Writer's Law of Attachment
By Jeff Bennington
Author of Reunion and other thrillers
If you follow The Writing Bomb, you know that I’ve just recently completed a 45-day blog tour followed by a trip to Washington D.C and New York City. Both events were exciting but absolutely wore me out. The kids had a chance to see the nations Capital and much of NYC and I had a chance to rest my brain.
I resumed writing this past week and man do I miss it! I wrote a little during the blog tour, but not enough. And now, after being away from my latest work for over a month, I’ve had the pleasure of reacquainting myself with my characters, those good friends that I’ve learned to love. In doing so, I’ve been thinking about what it means to become attached to a character, those figments of my imagination. I’ve been wondering if it’s okay to befriend them or if I should keep a healthy emotional distance. If you have any thoughts on this subject I’d love to hear it.

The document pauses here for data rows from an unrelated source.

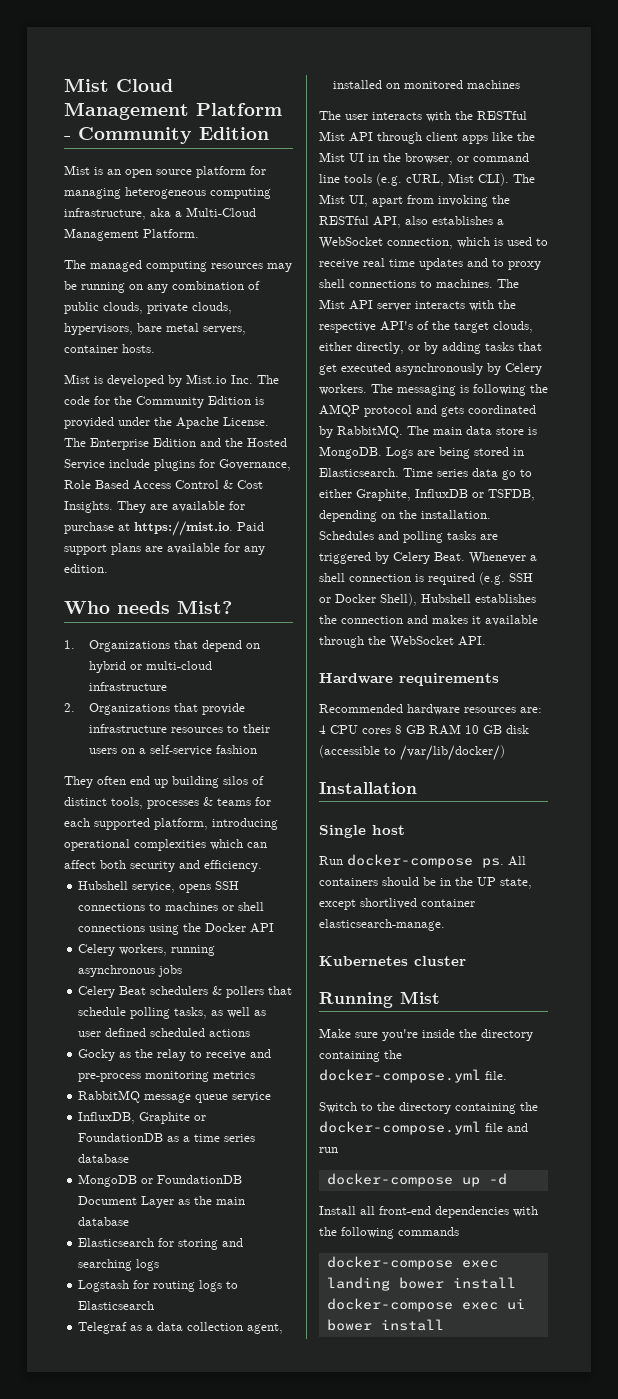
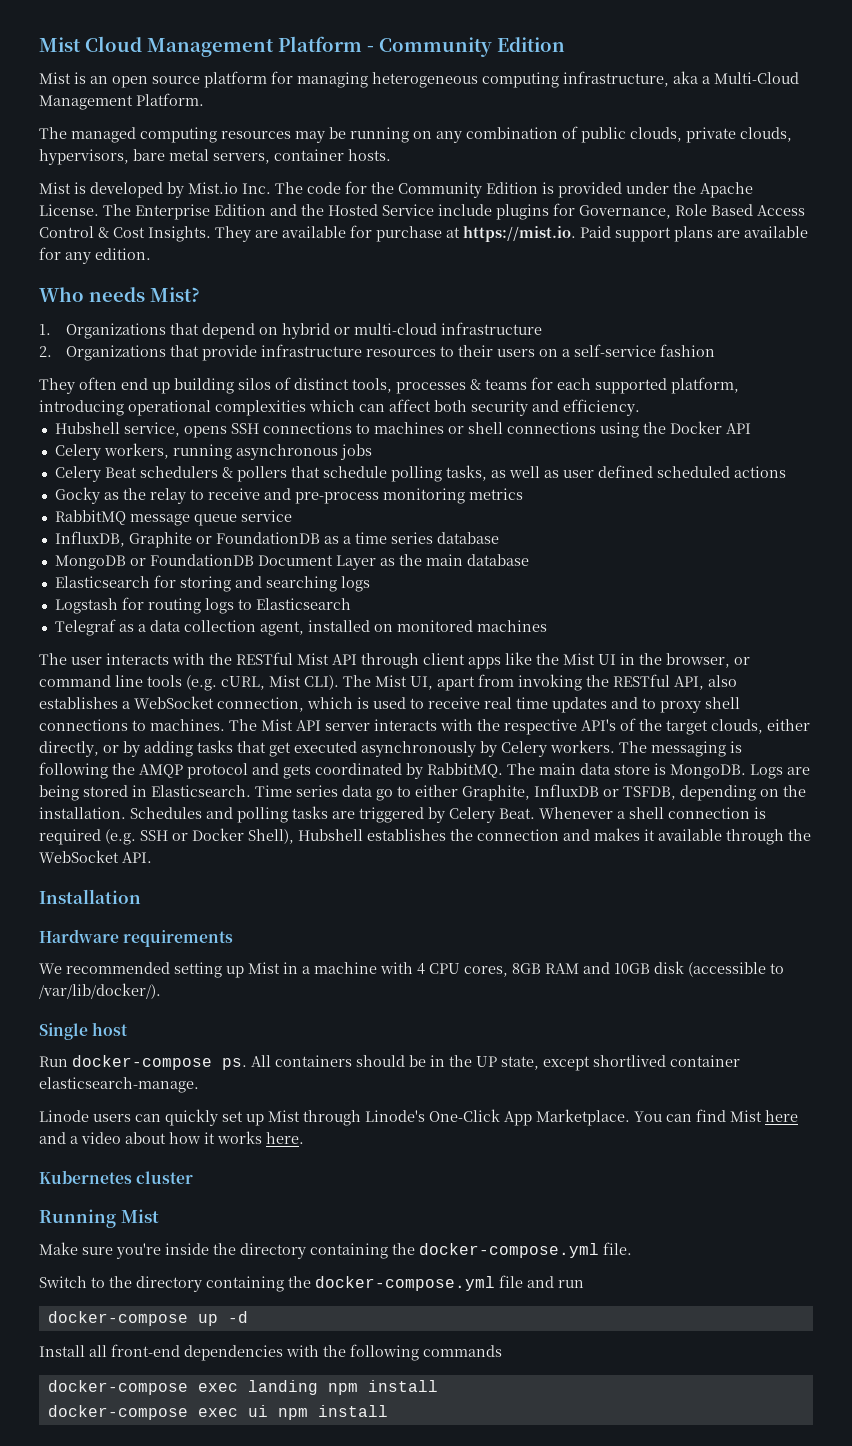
(486, 641) none -> [39,889,141,904] // Installation
[319,704,542,715] [319,724,502,735] Recommended hardware resources are: 4 CPU cores 8 GB RAM 10 GB -> [39,962,650,978] We recommended setting up Mist in a machine with 4 CPU cores, 8GB RAM and 10GB
[400,745,505,761] [319,782,417,794] /var/lib/docker/) // Installation -> [39,983,161,999] /var/lib/docker/).
(445, 925) none -> [39,1109,798,1126] [39,1131,304,1144] // Linode users can quickly set up Mist through Linode's One-Click App Marketplace. You can find Mist here and a video about how it works here.
[398,1277,444,1289] bower -> [327,1383,358,1395] npm
[326,1319,372,1331] bower -> [277,1408,308,1420] npm

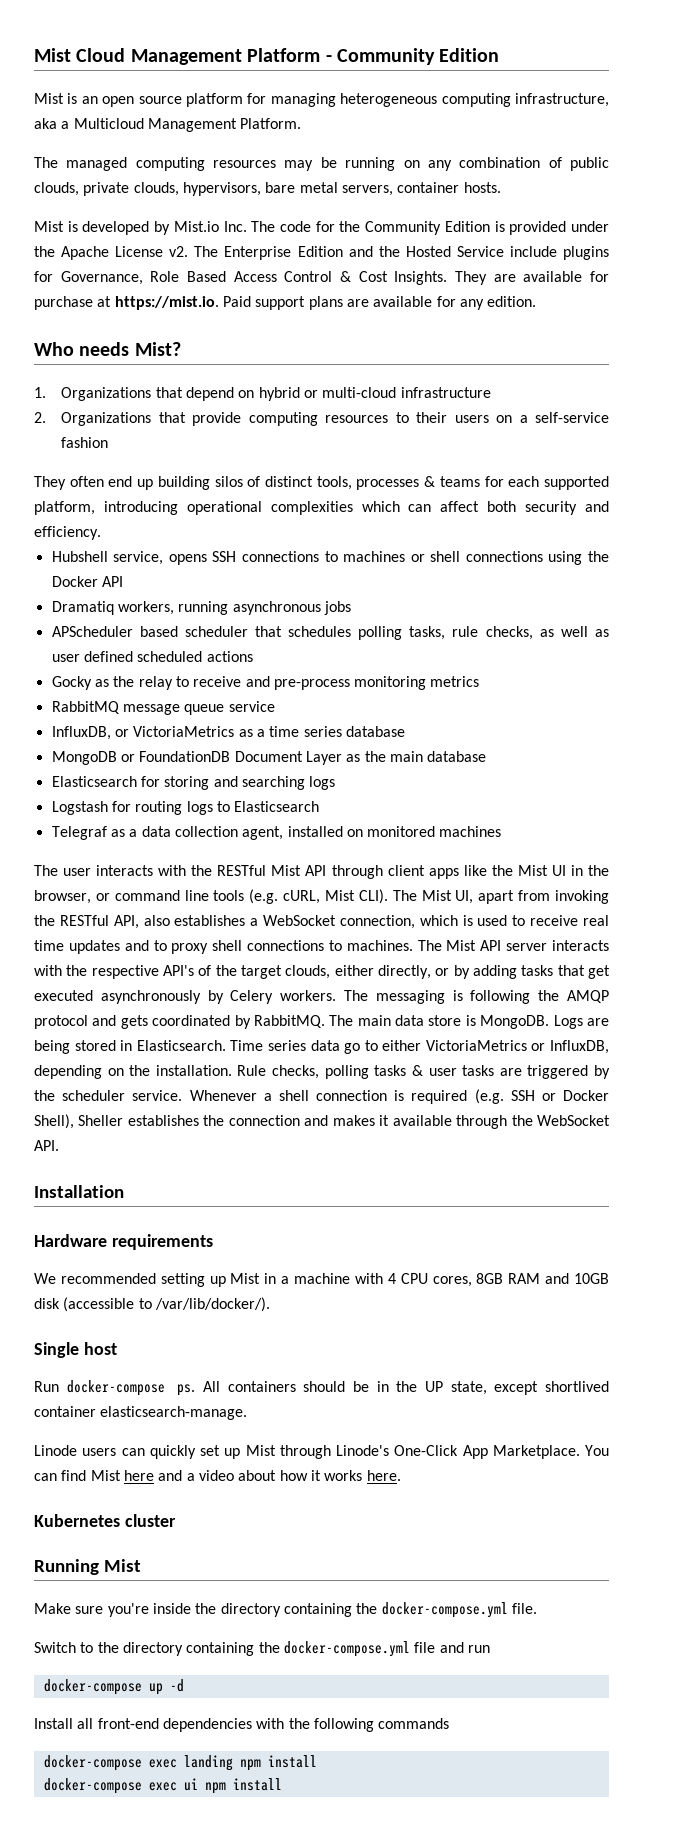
[714,72,799,84] Multi-Cloud -> [73,118,144,129] Multicloud
[39,204,99,216] License. -> [115,246,189,257] License v2.
[261,344,363,357] infrastructure -> [248,412,318,426] computing
[54,444,101,460] Celery -> [51,601,114,615] Dramatiq
[54,465,487,482] Celery Beat schedulers & pollers that schedule polling tasks, -> [51,626,533,640] APScheduler based scheduler that schedules polling tasks, rule checks,
[128,532,320,548] Graphite or FoundationDB -> [114,726,235,737] or VictoriaMetrics
[462,784,806,801] [39,806,535,823] Graphite, InfluxDB or TSFDB, depending on the installation. Schedules and polling tasks are triggered by Celery Beat. -> [425,1040,609,1054] [34,1065,611,1079] [34,1090,183,1101] VictoriaMetrics or InfluxDB, depending on the installation. Rule checks, polling tasks & user tasks are triggered by the scheduler service.
[298,829,363,841] Hubshell -> [78,1115,124,1126] Sheller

In the meantime, what I’ve found is that the more I dive into the lives of my characters, the more real they become. And the more real they become, the more I want to know and understand who they are and where they’ve been. This isn’t a concept that I dwell upon. I’m crashing into this idea because I’m working on a third draft and I’m filling in details and backstory and critical thoughts that are rounding my make-believe friends.
Ernest Hemingway |
The question is, is it wrong to grow attached to these people in the process? And that’s where I’m stuck. I write stories about people that don’t exist. They’re not real. They’re fictional but they’re meant to come alive. And if they’re meant to seem real to a reader than I think it’s okay for me to get emotionally attached. It’s what gets me into the story. In my opinion, attachment is what makes the author capable of transmitting an idea into something palpable. Attachment is what allows me to enter the mind of a protagonist and think and live on his or her behalf. I call it the Law of Attachment: A reader will relate to the people in a story to the degree that the author has grown attached to those people.

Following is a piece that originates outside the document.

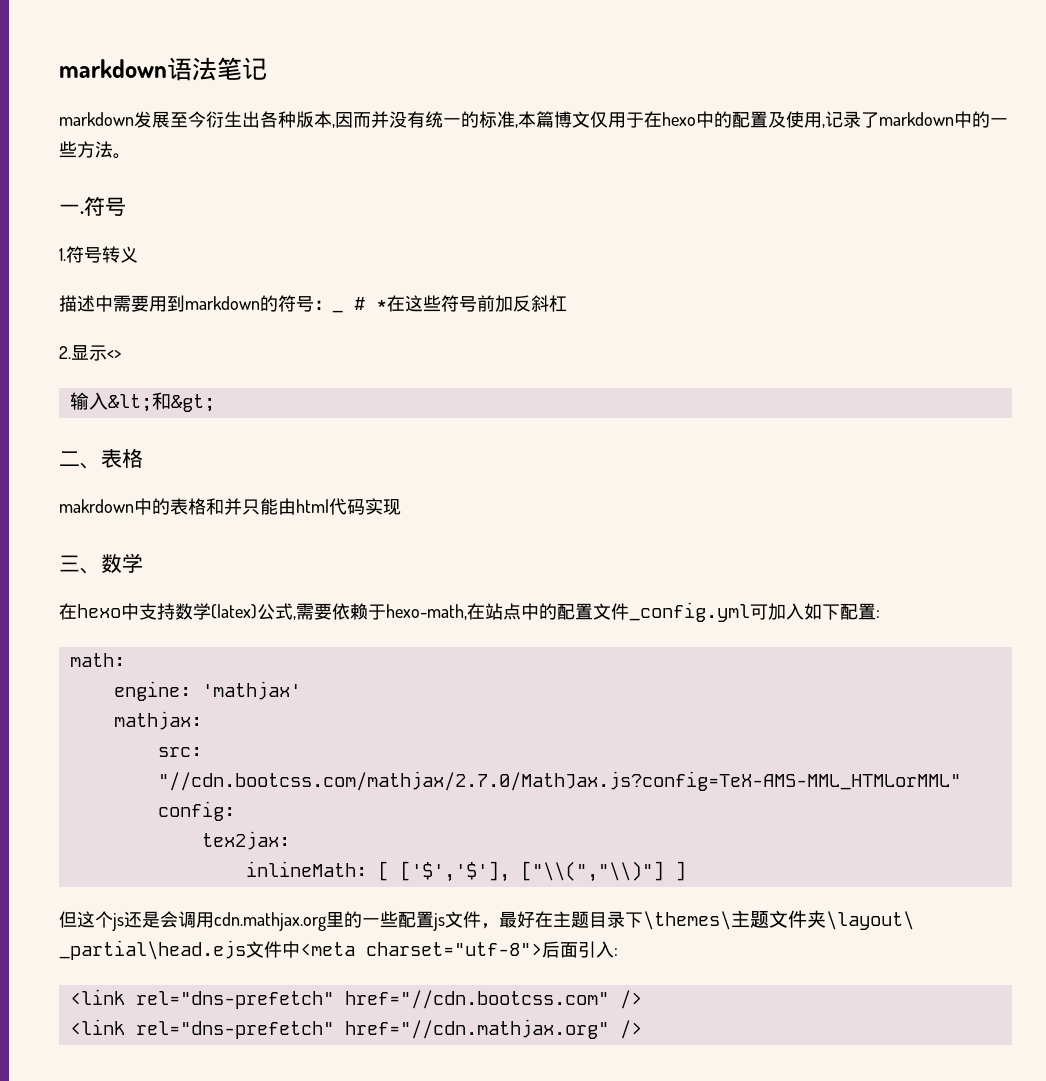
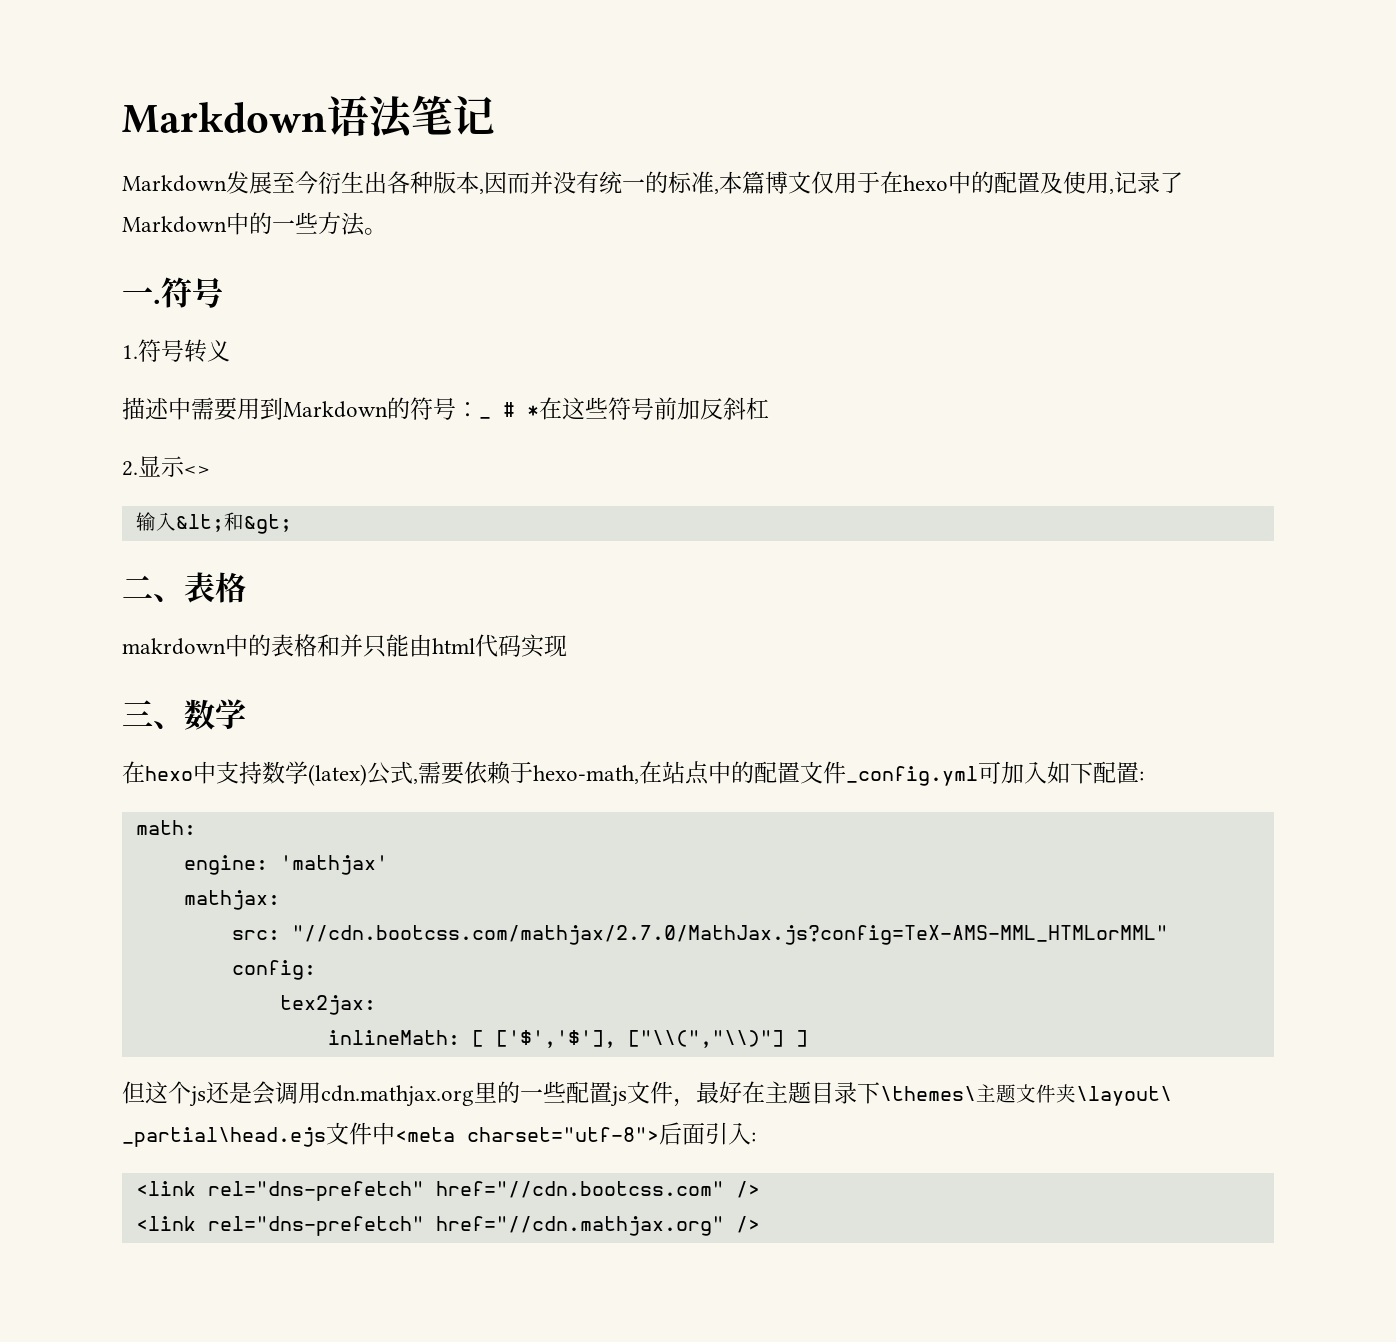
[59,59,167,78] markdown -> [122,102,327,133] Markdown
[59,112,134,126] markdown -> [122,175,227,192] Markdown
[879,112,954,126] markdown -> [122,216,227,233] Markdown
[185,296,260,310] markdown -> [283,401,388,418] Markdown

If you’re a writer, you understand that experience. It’s almost spiritual in nature and I think this experience is what keeps me writing. This strange relationship between author and character is the high I often refer to, the shot in the arm that causes writers to become literary junkies. Makes me wonder if author adrenalin can be measured and used as a tool to discover ones predisposition to writing. Hey! You never know. Science has proven some pretty incredible things.

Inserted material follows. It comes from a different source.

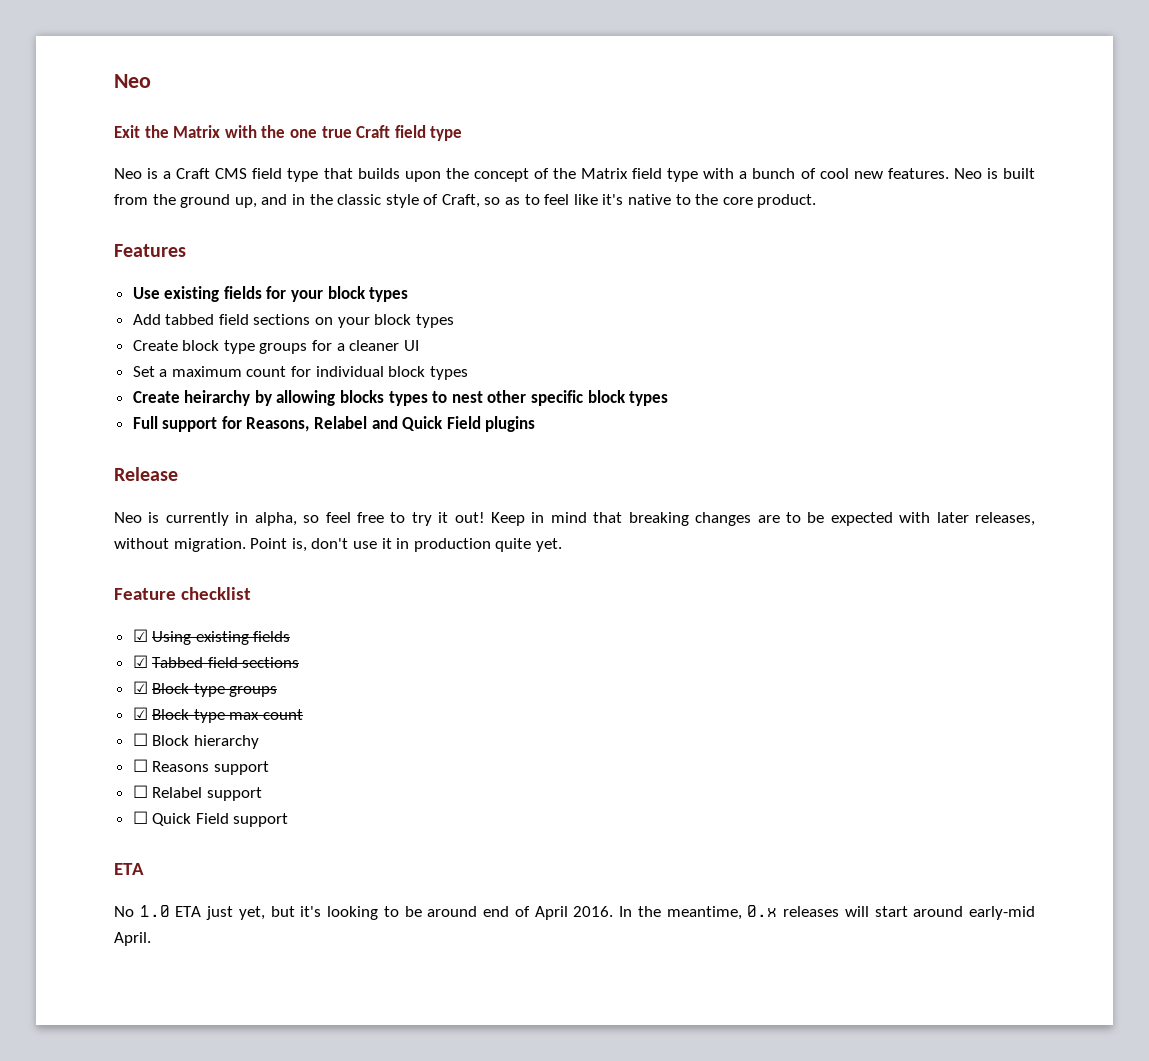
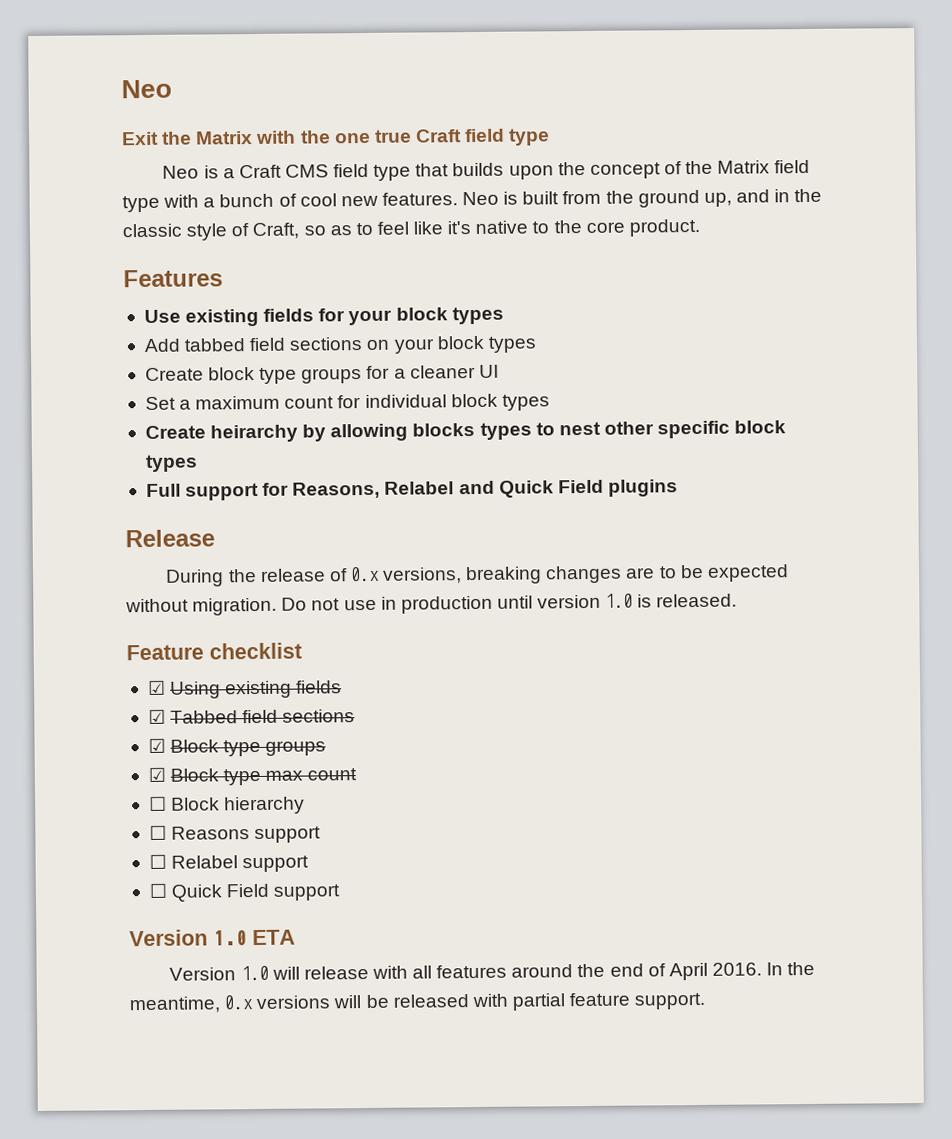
[114,512,623,526] Neo is currently in alpha, so feel free to try it out! Keep in mind that -> [165,566,463,587] During the release of 0.x versions,
[899,512,1035,526] [114,538,562,552] with later releases, without migration. Point is, don't use it in production quite yet. -> [125,593,738,616] without migration. Do not use in production until version 1.0 is released.
(289, 820) none -> [129,929,247,947] Version 1.0
[114,905,478,920] No 1.0 ETA just yet, but it's looking to be around -> [169,963,606,981] Version 1.0 will release with all features around the
[783,906,1036,920] [114,932,151,946] releases will start around early-mid April. -> [256,992,706,1011] versions will be released with partial feature support.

Anyway, if you’re a reader, none of this really matters except the fact that the process might interest you. In the end, all that matters is that the book draws you in and that you can engage with the characters as they make their way through the journey. But know this, the folks inside those pages are friends of mine; they’re friends of King and their friends of Koontz and Konrath and Nicholson. And one day, if all goes as planned, they'll be your friend too. BOOM!